Copy out all the lines of the data that hold the word "invoke".

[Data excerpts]
○ ○ ○ ○ ○

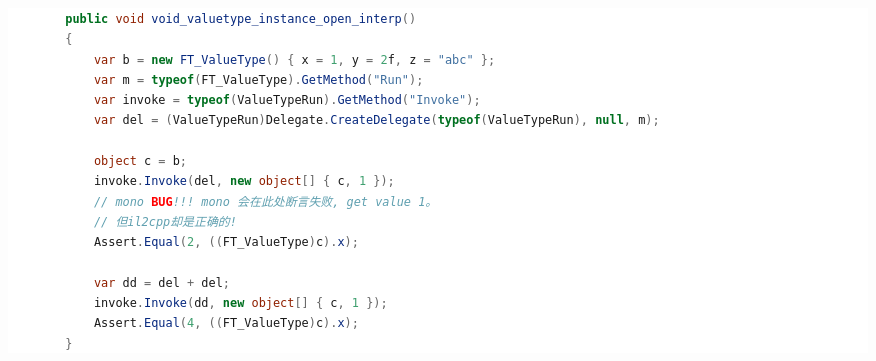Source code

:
 ```csharp
        public void void_valuetype_instance_open_interp()
        {
            var b = new FT_ValueType() { x = 1, y = 2f, z = "abc" };
            var m = typeof(FT_ValueType).GetMethod("Run");
            var invoke = typeof(ValueTypeRun).GetMethod("Invoke");
            var del = (ValueTypeRun)Delegate.CreateDelegate(typeof(ValueTypeRun), null, m);

            object c = b;
            invoke.Invoke(del, new object[] { c, 1 });
            // mono BUG!!! mono 会在此处断言失败, get value 1。
            // 但il2cpp却是正确的!
            Assert.Equal(2, ((FT_ValueType)c).x);

            var dd = del + del;
            invoke.Invoke(dd, new object[] { c, 1 });
            Assert.Equal(4, ((FT_ValueType)c).x);
        }
```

○ ○ ○ ○ ○

_EXERCISE RESPONSE_.
            var invoke = typeof(ValueTypeRun).GetMethod("Invoke");
            invoke.Invoke(del, new object[] { c, 1 });
            invoke.Invoke(dd, new object[] { c, 1 });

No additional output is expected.